▶ [Bloco de texto]
------------------------------------------------------------------------

O Sr. Presidente: - Para responder, tem a palavra o Sr. Deputado Gameiro dos Santos.
O Sr. Gameiro dos Santos (PS): - Começarei por responder ao Sr. Secretário de Estado do Orçamento - o Sr. Deputado Rui Silva não vai aborrecer-se, com certeza - utilizando as suas últimas frases, que são verdadeiramente lamentáveis. Quem é que tem andado a fazer fogo de artifício ao longo destes anos, Sr. Secretário de Estado? Tem sido o Governo. O Governo é que tem andado a fazer fogo de artifício, porque, designadamente, o Sr. Primeiro-Ministro inaugura os quartéis de bombeiros e aparece nas primeiras páginas dos jornais, assim como no Telejornal, mas, em 1988, não foi capaz de resolver um único problema, um único, repito, colocado pelos bombeiros portugueses.
Protestos do PSD
Parece que incomodo os deputados do PSD! Protestos do PSD.
É que isto incomoda, de facto, e o peso na vossa consciência é muito grande!...
E vou continuar a utilizar as palavras do Sr. Secretário de Estado. Disse o Sr. Secretário de Estado que eu deveria ter poupado este trabalho à Assembleia da República. O que era bom é que o Governo tivesse poupado o Partido Socialista a ter de ser forçado a apresentar, nesta Câmara, esta proposta porque, tendo sido o Governo alertado, há largos meses, para este problema, não foi capaz de lhe dar a solução adequada.
Gostaria de lembrar, porque aqui se encontra uma testemunha, que é o Sr. Ministro António Capucho, que eu próprio, em meados do ano de 1988, lhe coloquei algumas questões e até lhe pedi que intercedesse junto de membros do seu Governo para receber a Liga dos Bombeiros Portugueses a fim de que estes problemas fossem discutidos.

------------------------------------------------------------------------

▶ [Registos contidos num conjunto de dados]

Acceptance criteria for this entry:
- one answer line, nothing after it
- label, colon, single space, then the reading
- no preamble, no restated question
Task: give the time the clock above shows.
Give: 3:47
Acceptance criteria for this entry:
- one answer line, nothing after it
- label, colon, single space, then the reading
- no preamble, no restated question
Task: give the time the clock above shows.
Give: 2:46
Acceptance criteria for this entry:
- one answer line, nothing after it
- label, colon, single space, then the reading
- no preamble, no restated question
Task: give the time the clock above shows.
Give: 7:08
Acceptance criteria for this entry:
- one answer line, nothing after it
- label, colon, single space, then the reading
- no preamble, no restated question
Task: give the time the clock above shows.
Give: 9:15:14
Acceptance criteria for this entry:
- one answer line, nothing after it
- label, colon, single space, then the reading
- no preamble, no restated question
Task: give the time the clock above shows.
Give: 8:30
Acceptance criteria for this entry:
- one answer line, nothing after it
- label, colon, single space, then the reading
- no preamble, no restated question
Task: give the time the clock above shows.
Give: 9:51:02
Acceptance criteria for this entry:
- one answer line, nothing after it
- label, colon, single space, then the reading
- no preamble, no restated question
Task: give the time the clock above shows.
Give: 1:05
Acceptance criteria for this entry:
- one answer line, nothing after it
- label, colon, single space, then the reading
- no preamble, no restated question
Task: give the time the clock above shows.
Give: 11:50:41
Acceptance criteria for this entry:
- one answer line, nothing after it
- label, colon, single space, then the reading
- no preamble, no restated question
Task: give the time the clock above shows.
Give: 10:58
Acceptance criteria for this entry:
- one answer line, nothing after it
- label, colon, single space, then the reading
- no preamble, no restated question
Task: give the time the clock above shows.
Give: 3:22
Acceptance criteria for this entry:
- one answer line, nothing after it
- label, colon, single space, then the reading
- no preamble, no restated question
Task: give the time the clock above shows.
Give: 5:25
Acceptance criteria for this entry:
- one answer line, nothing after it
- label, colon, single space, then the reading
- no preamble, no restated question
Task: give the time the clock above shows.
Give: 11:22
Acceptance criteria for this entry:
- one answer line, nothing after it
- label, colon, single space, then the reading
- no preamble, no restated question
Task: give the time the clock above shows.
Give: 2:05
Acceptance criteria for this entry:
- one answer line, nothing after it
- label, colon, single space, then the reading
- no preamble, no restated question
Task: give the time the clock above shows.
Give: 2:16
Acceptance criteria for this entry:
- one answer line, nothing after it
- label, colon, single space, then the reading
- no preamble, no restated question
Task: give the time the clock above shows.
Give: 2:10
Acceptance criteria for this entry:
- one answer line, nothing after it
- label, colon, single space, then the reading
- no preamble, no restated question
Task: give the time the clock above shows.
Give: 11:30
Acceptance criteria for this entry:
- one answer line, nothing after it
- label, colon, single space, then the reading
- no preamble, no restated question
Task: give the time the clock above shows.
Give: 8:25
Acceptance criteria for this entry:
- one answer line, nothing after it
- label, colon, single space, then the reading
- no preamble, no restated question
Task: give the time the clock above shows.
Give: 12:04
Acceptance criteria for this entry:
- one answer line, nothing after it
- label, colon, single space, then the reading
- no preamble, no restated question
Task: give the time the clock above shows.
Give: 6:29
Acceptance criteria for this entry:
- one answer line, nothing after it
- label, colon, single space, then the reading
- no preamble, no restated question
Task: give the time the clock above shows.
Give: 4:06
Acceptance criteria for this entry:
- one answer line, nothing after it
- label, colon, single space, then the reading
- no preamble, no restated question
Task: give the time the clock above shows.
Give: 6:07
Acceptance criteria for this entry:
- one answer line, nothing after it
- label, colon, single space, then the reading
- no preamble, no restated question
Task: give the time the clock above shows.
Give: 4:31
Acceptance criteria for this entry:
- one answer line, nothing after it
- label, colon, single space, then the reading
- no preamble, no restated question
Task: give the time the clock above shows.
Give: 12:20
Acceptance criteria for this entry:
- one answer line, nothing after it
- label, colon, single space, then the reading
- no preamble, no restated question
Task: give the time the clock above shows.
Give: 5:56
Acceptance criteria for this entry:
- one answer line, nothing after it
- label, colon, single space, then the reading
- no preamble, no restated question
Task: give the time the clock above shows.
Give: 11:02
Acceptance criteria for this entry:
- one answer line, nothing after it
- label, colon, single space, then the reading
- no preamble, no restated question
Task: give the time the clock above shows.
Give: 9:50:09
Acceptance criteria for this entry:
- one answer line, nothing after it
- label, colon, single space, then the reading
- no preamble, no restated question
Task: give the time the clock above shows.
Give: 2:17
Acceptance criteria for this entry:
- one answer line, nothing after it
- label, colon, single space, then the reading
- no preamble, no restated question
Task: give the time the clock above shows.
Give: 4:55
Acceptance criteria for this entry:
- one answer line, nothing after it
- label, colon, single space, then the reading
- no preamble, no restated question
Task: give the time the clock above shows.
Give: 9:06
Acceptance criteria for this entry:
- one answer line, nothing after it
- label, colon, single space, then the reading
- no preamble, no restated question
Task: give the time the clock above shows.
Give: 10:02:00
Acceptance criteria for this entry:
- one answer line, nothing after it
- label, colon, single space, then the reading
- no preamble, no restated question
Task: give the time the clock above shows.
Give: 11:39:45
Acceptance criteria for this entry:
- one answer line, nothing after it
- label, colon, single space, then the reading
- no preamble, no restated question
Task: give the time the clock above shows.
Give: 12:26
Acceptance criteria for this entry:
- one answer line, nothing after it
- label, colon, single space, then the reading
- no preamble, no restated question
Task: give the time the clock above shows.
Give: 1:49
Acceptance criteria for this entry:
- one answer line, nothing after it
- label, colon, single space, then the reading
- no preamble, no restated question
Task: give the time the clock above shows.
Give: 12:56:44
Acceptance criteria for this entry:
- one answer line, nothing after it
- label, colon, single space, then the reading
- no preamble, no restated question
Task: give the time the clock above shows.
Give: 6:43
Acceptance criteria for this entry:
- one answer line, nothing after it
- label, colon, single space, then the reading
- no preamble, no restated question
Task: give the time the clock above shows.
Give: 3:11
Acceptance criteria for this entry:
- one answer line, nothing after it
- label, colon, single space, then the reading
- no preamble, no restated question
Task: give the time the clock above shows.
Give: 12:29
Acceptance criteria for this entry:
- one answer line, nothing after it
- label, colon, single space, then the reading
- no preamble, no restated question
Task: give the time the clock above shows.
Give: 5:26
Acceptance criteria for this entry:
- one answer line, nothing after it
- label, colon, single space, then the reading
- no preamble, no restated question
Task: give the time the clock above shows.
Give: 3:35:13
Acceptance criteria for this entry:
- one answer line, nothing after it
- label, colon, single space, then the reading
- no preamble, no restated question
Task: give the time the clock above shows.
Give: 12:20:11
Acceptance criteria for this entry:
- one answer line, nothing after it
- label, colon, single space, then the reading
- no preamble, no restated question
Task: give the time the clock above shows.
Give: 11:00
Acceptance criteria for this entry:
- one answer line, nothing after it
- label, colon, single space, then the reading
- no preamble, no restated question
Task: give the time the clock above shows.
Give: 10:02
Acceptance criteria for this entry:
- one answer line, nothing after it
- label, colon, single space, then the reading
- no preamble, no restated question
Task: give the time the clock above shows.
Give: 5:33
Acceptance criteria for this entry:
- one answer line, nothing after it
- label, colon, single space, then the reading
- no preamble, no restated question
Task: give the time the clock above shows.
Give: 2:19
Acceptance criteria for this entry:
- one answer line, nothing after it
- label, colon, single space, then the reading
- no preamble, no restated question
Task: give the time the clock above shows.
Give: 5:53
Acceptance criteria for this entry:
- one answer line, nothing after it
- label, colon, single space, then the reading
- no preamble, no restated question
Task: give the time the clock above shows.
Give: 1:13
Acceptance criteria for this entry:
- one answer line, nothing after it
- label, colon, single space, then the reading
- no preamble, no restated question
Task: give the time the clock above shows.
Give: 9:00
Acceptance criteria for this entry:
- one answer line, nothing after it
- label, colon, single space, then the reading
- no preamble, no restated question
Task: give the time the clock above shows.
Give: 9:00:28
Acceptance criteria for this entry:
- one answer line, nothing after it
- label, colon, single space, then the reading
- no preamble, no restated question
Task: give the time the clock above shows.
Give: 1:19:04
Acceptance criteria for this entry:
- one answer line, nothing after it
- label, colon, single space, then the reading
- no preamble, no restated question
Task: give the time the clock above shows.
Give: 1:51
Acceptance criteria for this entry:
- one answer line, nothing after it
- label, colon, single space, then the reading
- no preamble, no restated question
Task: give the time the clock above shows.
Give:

------------------------------------------------------------------------

▶ [Problema curto] Edita o trecho da intervenção sobre os bombeiros que começa nas palavras "O Sr. Gameiro" e acaba depois de "pelos bombeiros portugueses.". Escreve-o de novo com "Executivo" no lugar de "Governo".

▶ [Resposta do exercício]
O Sr. Gameiro dos Santos (PS): - Começarei por responder ao Sr. Secretário de Estado do Orçamento - o Sr. Deputado Rui Silva não vai aborrecer-se, com certeza - utilizando as suas últimas frases, que são verdadeiramente lamentáveis. Quem é que tem andado a fazer fogo de artifício ao longo destes anos, Sr. Secretário de Estado? Tem sido o Executivo. O Executivo é que tem andado a fazer fogo de artifício, porque, designadamente, o Sr. Primeiro-Ministro inaugura os quartéis de bombeiros e aparece nas primeiras páginas dos jornais, assim como no Telejornal, mas, em 1988, não foi capaz de resolver um único problema, um único, repito, colocado pelos bombeiros portugueses.